## Task
Would you copy each line of the records that includes the word "Faconauto"?

>>>>

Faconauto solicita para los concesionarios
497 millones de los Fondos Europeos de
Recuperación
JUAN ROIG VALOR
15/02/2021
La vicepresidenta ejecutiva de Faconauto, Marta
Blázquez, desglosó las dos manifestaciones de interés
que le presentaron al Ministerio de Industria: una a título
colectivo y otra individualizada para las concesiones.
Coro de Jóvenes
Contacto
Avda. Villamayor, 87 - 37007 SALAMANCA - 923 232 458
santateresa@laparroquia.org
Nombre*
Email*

<<<<
>>>>

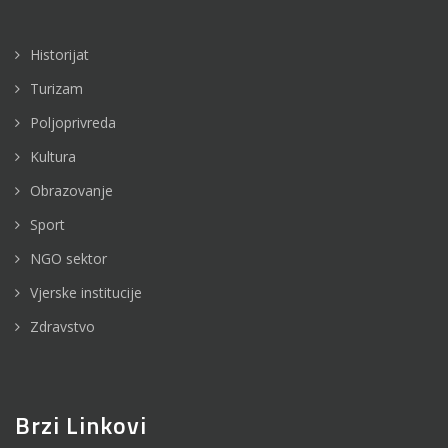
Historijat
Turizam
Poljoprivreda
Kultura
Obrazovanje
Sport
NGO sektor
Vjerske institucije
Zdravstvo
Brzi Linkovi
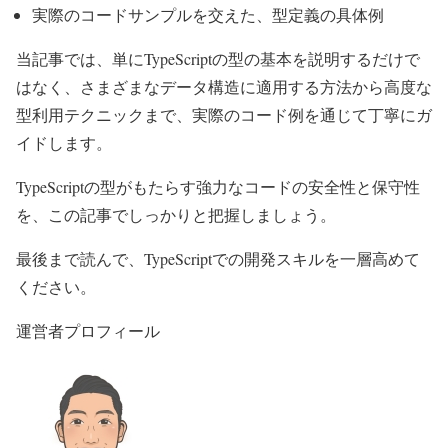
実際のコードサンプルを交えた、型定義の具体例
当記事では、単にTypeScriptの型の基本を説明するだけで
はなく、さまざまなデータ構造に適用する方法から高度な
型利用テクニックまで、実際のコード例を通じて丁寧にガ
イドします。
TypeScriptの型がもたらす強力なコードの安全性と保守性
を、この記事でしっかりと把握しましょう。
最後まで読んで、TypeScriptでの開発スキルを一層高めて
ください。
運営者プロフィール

<<<<

## Answer to this task
Faconauto solicita para los concesionarios
La vicepresidenta ejecutiva de Faconauto, Marta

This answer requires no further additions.